[Texto citado]:
A ZF pode querer que os carros automatizados se tornem motoristas mais calmos, mas em Michigan, a pesquisa de Jones coloca parte da responsabilidade de evitar enjoos no senso comum de um motorista. Como se pode esperar, não ler um livro ou ver o Twitter ajuda a evitar enjoos.
Mas Brian Lathrop, tecnólogo da Volkswagen com doutorado em psicologia cognitiva, não tem esperança de que os passageiros desliguem seus telefones. “Se você está falando de um veículo autônomo de nível 4, precisa se perguntar: o que as pessoas farão no carro?”, disse. Em um carro de nível 4, os passageiros não precisam prestar atenção no volante ou na estrada.
“A resposta fácil é que eles ainda vão usar seus smartphones”, disse ele. “Mas você também precisa antecipar a alta probabilidade de que eles usem algum tipo de realidade virtual (RV) ou sistema de realidade aumentada”. Isso mesmo. Estamos diante de um admirável mundo automotivo, no qual as pessoas dão zoom na estrada em um veículo autônomo enquanto usam capacete de realidade virtual totalmente imersivo.

[Entradas fornecidas]:
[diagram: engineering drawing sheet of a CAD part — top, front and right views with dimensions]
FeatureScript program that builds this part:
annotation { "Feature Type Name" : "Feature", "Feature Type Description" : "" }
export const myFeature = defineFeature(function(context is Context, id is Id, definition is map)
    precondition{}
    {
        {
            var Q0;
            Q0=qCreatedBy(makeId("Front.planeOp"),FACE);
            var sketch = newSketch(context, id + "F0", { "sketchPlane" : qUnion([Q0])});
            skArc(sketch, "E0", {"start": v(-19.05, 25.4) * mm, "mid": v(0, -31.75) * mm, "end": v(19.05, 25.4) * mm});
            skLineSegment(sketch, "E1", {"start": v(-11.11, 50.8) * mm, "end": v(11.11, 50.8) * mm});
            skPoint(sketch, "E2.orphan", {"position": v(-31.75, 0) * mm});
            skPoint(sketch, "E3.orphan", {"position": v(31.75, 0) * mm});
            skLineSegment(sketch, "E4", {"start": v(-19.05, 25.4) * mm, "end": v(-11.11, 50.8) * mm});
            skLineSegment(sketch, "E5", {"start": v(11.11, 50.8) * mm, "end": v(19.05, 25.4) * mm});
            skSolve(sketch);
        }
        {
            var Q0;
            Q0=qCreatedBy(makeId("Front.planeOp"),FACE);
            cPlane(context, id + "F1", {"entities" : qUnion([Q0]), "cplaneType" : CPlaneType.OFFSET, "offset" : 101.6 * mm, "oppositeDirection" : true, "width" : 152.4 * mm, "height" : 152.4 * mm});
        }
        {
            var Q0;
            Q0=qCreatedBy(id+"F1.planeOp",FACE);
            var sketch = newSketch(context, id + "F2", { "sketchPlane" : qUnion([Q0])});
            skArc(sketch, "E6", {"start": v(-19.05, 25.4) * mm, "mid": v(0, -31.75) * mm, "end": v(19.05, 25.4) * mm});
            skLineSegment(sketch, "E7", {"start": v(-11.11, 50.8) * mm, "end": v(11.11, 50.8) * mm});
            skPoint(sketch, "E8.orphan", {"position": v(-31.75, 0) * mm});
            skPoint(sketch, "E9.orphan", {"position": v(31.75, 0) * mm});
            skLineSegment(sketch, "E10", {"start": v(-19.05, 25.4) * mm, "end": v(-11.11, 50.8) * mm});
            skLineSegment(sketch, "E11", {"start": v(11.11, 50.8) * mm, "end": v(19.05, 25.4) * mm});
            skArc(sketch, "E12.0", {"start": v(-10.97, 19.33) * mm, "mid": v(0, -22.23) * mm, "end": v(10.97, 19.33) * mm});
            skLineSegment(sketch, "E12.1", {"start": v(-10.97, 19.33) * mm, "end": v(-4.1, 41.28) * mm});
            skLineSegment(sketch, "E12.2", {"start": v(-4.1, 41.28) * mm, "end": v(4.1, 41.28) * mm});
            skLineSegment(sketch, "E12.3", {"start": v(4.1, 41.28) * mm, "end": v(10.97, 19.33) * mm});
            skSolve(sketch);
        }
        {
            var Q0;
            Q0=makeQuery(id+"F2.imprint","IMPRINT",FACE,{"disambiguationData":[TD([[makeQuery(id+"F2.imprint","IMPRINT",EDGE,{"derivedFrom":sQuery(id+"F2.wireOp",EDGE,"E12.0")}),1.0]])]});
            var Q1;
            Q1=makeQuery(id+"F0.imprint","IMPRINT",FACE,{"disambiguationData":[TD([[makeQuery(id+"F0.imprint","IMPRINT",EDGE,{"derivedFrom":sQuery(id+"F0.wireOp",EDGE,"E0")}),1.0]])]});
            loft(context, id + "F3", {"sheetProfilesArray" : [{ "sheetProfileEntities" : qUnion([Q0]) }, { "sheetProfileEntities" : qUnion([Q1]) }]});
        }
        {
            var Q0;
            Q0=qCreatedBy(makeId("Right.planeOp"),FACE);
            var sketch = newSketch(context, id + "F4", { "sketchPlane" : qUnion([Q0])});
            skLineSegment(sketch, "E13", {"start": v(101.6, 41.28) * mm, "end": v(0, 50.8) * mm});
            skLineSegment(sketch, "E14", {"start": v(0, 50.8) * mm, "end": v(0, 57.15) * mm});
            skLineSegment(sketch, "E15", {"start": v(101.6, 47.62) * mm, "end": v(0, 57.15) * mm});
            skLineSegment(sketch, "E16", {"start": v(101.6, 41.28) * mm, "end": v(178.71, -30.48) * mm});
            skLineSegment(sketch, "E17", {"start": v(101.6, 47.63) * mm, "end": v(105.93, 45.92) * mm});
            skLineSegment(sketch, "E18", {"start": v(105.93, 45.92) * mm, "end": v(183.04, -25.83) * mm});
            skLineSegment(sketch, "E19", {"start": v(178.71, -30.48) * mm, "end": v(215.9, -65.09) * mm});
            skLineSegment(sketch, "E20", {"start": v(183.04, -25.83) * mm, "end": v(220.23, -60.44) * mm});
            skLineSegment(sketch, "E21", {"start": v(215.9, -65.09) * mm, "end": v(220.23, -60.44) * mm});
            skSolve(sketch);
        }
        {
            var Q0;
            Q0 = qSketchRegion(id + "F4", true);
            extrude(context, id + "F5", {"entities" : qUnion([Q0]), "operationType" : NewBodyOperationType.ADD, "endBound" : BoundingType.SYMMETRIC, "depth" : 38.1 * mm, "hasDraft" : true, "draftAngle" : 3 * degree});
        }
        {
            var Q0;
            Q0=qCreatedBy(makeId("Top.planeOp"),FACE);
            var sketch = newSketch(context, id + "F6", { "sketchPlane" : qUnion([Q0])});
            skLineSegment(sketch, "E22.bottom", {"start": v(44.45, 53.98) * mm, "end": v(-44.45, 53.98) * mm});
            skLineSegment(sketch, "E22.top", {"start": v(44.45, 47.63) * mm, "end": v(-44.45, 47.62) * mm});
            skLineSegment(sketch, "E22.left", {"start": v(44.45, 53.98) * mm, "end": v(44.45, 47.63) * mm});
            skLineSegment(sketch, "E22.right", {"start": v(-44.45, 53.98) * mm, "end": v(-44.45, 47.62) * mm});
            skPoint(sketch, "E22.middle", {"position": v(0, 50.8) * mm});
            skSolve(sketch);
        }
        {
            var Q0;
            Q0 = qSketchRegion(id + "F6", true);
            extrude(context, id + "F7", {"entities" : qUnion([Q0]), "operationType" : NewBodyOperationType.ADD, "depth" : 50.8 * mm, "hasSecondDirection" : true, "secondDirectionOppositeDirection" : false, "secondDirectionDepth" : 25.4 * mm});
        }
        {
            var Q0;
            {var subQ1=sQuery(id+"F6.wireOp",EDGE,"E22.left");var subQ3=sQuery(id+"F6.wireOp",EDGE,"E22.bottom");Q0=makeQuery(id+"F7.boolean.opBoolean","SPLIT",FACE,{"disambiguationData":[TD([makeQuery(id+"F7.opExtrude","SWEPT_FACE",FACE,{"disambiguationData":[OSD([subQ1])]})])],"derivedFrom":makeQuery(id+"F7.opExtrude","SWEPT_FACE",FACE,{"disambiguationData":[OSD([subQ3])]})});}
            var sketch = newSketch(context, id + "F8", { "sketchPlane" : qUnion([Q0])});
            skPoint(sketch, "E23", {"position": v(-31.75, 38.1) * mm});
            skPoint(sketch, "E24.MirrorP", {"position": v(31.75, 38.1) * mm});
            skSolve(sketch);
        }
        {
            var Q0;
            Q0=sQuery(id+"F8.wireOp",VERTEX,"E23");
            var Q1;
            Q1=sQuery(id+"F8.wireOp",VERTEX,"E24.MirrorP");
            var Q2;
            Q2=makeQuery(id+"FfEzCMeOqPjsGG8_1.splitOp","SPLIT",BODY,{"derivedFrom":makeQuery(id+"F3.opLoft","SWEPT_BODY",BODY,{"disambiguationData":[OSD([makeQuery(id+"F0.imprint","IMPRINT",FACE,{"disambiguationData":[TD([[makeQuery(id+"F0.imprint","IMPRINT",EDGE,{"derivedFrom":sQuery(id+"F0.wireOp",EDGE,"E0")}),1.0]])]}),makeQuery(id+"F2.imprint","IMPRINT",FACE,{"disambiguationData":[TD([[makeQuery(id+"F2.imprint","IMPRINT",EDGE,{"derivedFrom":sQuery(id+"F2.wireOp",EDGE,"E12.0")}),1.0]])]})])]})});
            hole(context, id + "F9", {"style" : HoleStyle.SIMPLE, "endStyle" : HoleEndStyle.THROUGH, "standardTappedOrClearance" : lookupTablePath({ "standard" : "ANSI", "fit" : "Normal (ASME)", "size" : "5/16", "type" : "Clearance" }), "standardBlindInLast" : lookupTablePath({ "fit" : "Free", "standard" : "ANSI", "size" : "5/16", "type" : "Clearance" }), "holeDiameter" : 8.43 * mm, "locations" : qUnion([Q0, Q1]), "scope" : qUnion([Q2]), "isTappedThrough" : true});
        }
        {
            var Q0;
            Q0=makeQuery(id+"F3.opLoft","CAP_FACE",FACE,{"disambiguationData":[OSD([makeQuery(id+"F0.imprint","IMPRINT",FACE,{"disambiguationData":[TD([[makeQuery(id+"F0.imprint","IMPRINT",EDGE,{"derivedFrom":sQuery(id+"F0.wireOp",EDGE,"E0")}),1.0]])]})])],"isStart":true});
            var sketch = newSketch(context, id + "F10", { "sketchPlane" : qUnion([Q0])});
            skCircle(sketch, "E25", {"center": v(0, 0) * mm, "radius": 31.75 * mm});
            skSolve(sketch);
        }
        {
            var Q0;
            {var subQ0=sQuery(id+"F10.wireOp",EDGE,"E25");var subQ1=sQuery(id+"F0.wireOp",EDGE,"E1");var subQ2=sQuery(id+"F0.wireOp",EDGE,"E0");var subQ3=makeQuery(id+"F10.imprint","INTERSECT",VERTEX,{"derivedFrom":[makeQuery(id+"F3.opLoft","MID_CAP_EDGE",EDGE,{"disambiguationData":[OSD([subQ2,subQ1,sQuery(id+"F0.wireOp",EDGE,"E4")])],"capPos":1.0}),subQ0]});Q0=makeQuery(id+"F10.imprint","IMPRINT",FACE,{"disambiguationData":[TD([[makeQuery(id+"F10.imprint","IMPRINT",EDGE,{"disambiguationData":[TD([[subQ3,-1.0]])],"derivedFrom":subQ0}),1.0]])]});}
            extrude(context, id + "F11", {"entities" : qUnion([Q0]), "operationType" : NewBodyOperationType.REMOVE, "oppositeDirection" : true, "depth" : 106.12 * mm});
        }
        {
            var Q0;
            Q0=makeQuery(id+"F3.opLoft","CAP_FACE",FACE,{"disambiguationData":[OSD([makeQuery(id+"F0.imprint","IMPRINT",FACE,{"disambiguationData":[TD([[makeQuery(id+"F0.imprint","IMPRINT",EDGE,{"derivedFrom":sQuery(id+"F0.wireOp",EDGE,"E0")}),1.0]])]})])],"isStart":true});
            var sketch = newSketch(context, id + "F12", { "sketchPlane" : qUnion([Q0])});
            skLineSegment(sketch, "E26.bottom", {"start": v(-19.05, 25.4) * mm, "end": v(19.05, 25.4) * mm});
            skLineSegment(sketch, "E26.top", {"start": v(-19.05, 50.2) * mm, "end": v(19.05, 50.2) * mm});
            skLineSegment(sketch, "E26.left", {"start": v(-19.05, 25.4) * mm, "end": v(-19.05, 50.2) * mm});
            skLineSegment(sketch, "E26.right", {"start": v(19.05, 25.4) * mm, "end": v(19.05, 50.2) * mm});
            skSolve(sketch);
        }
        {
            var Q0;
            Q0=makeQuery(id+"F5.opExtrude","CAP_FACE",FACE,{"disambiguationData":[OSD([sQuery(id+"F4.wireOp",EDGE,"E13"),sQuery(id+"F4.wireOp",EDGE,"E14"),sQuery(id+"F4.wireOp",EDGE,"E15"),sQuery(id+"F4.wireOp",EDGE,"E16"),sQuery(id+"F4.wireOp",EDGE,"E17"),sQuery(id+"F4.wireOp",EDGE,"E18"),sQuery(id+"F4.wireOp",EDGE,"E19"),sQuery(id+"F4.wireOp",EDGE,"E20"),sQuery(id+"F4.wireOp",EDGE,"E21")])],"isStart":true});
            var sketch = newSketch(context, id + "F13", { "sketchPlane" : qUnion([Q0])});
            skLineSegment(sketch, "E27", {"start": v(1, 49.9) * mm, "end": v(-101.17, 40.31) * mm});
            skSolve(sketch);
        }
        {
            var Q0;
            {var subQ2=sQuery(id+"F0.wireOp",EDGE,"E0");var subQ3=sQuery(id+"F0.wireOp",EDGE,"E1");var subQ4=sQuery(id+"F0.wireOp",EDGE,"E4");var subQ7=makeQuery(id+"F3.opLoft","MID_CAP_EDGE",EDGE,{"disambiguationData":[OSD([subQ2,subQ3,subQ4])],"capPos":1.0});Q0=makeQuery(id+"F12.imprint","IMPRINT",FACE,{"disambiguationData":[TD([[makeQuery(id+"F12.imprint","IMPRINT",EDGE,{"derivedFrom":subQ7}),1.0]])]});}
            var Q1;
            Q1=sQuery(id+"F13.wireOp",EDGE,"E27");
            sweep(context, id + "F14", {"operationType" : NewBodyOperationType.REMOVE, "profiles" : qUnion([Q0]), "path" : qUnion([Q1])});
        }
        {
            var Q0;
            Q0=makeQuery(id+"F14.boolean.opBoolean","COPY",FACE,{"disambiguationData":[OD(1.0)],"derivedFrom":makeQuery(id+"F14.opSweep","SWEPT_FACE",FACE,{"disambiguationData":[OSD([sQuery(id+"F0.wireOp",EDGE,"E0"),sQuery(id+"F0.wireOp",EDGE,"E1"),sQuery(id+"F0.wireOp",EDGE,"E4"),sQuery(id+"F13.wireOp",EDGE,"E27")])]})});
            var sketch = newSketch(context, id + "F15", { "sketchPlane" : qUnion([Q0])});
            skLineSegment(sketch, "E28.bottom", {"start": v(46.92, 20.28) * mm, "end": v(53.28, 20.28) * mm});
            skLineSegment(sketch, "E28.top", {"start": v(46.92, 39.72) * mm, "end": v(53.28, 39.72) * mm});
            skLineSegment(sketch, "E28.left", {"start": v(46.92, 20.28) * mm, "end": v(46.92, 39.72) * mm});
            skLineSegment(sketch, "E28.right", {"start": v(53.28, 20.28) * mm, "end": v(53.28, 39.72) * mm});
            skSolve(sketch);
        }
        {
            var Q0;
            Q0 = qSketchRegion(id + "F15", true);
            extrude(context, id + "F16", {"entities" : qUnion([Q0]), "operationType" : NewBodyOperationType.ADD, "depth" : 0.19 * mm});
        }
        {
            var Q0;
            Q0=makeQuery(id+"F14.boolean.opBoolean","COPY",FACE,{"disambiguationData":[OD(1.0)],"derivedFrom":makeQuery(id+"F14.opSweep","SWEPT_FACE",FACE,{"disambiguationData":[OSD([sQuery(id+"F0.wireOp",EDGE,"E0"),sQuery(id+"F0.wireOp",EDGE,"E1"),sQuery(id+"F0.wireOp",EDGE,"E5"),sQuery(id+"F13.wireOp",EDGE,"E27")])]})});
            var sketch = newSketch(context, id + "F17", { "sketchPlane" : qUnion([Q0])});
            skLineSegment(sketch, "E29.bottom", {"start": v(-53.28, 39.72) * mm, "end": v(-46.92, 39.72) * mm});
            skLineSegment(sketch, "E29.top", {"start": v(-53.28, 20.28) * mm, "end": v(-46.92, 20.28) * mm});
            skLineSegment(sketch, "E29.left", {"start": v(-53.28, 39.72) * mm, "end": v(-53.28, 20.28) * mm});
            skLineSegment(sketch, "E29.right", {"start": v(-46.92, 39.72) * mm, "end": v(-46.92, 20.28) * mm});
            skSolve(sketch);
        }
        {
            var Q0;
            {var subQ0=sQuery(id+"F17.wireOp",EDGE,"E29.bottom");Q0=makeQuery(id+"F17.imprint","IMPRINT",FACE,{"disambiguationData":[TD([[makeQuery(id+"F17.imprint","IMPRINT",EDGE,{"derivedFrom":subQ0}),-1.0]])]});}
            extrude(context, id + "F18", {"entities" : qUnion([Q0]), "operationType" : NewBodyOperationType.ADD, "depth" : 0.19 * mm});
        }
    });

[Instrução A]: No texto sobre enjoo em carros autônomos, qual é a formação acadêmica de Brian Lathrop?
[Instrução B]: Dê continuidade ao texto sobre enjoo em carros autônomos, partindo da última frase apresentada.

[Resposta A]: Ele tem doutorado em psicologia cognitiva.

[Resposta B]:
Lathrop, trabalhando com colegas tecnólogos do Centro de Engenharia e Inovação da Volkswagen, Califórnia, no coração do Vale do Silício, está tentando eliminar os enjoos ao usar RV em um automóvel em movimento. Lathrop disse que o desconforto acontece quando há uma desconexão entre os sinais enviados ao cérebro pelo ouvido interno e o que você está vendo. “Eu queria olhar, como você poderia resolver essa falta de conexão entre os sinais visuais e o sinal de estímulo?”, disse ele.
Em pouco tempo, a Volkswagen e sua marca de luxo, Audi, estavam desenvolvendo conteúdo RV original para o carro. “Você pode coordenar o fluxo óptico de informações visuais dentro do fone de ouvido RV, de forma que elas estejam correlacionadas com o real movimento do veículo”, disse ele. (O Estado de S. Paulo/The New York Times/Tradução de Claudia Bozzo)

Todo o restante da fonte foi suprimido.